Опять вспыхивает щепа, и вместе с запахом смолы я явственно слышу запах трупа. И я тороплю, и конь, мотающий уздой, тоже торопит.
— Говори, подошедший ночью.
— Я говорю тебе, сидящий на кауром коне, и слова мои верны, как то, что некогда здесь вместо каракорумской полыни кузнецы умели ковать сабли лучше кузнецов белого царя, которого вы, кызыл-урус, зарезали. Значит, так нужно, и мне не жалко его. Я кузнец, и в джатаках подле поселков у меня есть горн, и род мой, быть может, идет от кузнецов Каракорума. Я имею стадо в пять рогатых голов, две лошади и указанное, по преданию, для бедняка число баранов. Восемь лет платил я за жену калым и платил бы, если б было нужно, еще восемьдесят ради одной встречи восхода на кошме моей юрты за чиевой перегородкой. Ее походка легче иноходцев всей Гоби, а пальцы ее, доящие кобылиц, колыхали вымя легче, чем ветер колышет ковыль, и такое колыхание было у меня на сердце, когда она подавала мне чашку, наполненную до краев айраном. Я — хороший хозяин, но, беря чашку, я плескал на кошму айран, молоко. Ты бы, посмотрев на выплеснутые капли, вылизал их языком, потому что вы не привыкли, русские, любить. Ваша любовь похожа на молодую лошадь, не умеющую держаться на скачках. Я не хотел быть баем, богачом; жена не хотела быть ханшей, и все-таки вчера вечером к лощине Аи-Той пришли баи и урусы-казаки с парчовыми плечами. Они вырезали мое стадо, и думаю, кызыл-урус, им, должно быть, не хватило крови, и они на голой земле, растоптав мою жену, вырезали ее груди. Они не нашли ее сердца, потому что оно, страдая за мои стада и меня, высохло в тот вечер и было, наверно, не крупнее пылинки! Я не мог принести вам своих зарезанных овец и коров, они поедены. Я принес показать вам свою жену… Я нес ее на своих руках двадцать верст от лощины Аи-Той, чтоб ты обменял ее труп на верную винтовку…
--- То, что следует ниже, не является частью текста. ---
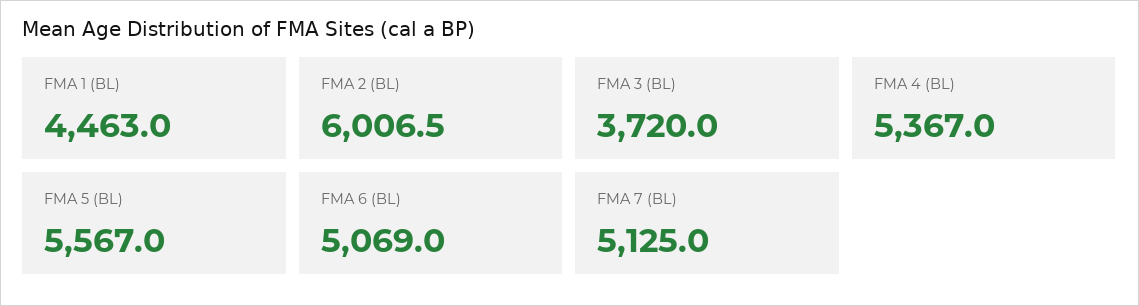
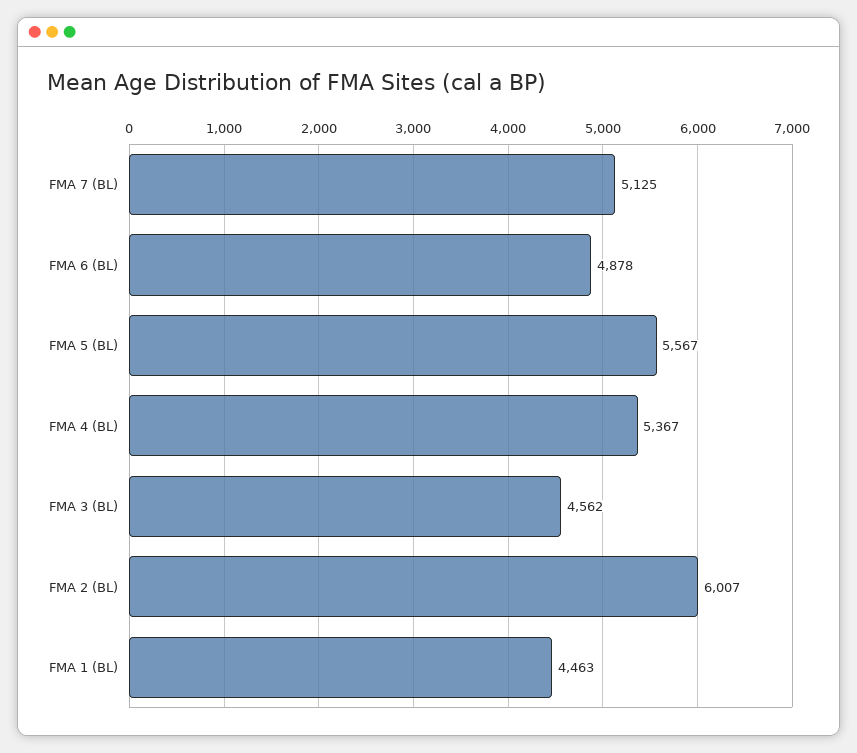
FMA 3 (BL): 3720 -> 4562
FMA 6 (BL): 5069 -> 4878

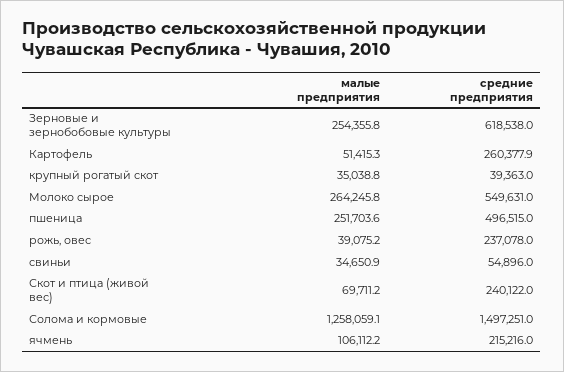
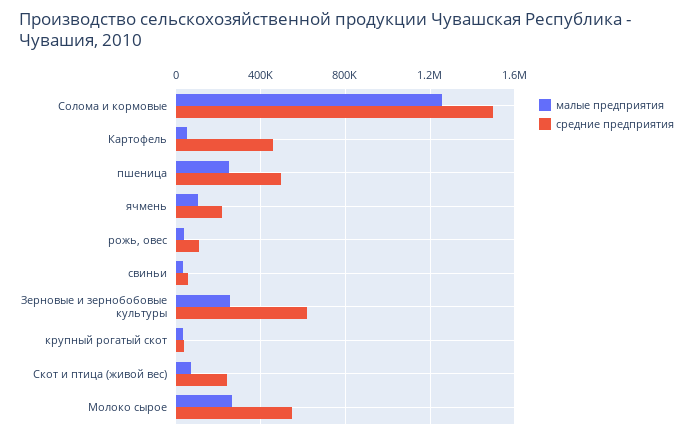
средние предприятия, Картофель: 260377.9 -> 450000
средние предприятия, рожь, овес: 237078 -> 100000

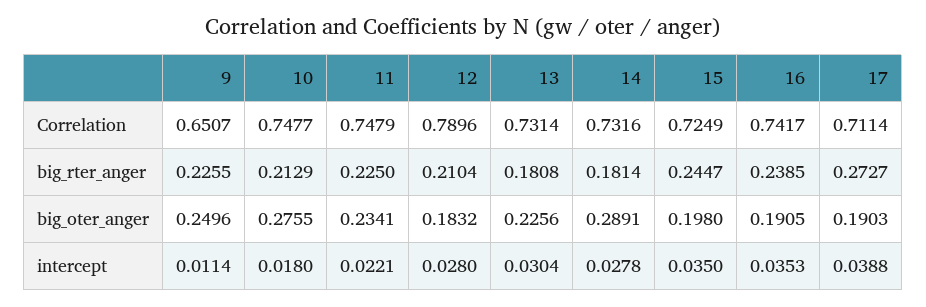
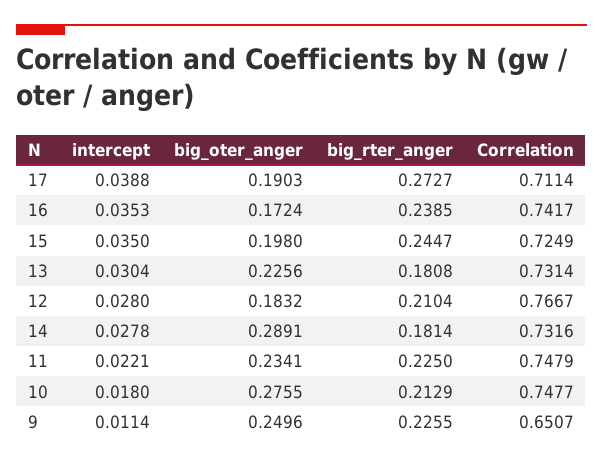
12, Correlation: 0.7896 -> 0.7667
16, big_oter_anger: 0.1905 -> 0.1724

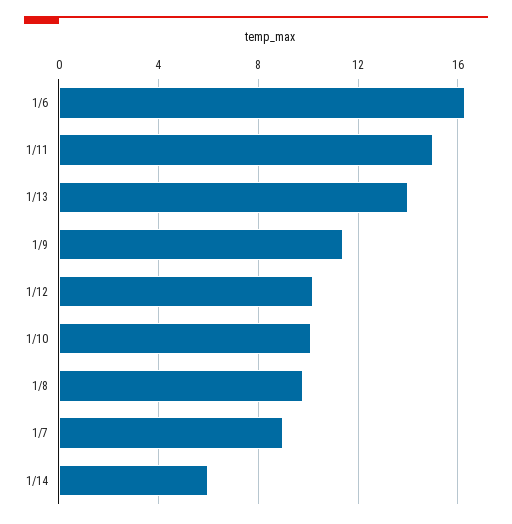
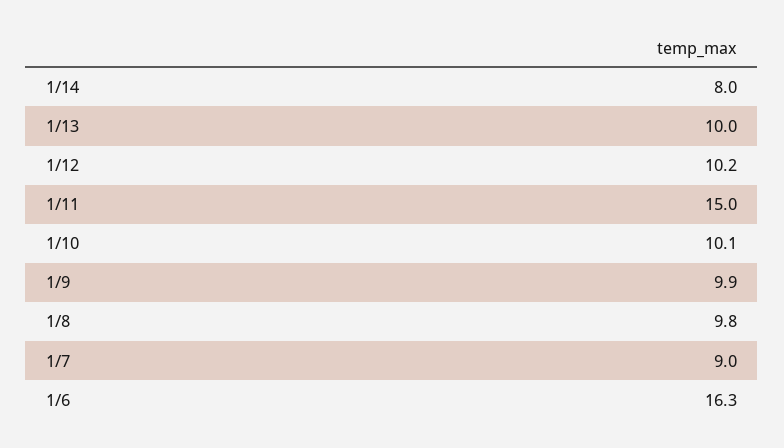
1/13: 14 -> 10
1/9: 11.5 -> 9.9
1/14: 6 -> 8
Киргиз сдернул грязное одеяло, покрывавшее труп. Скатилась черная капля смолы и сипло зашипела. Рот у женщины был распорот, и щека проткнута саблей.
— Ее звали Кызымиль, — сказал киргиз, сметая ногтем упавший на рану жены уголь. — Она плюнула старшине в бороду, когда тот, опившись кумыса, полез ей за ворот.
Он вдруг упал на колени и схватил мое стремя. Губы его вытолкнули из стремени мой сапог.
— Давай, урус, винтовку. Я двадцать верст нес на себе Кызымиль, она тяжелая, — я ее хорошо любил и хорошо кормил. Давай! Едем?
— Едем.
Тропа несет меня к кострам моих друзей. Костры будто покрыты росой. Тропа мокра от росы, как повода узды моего коня.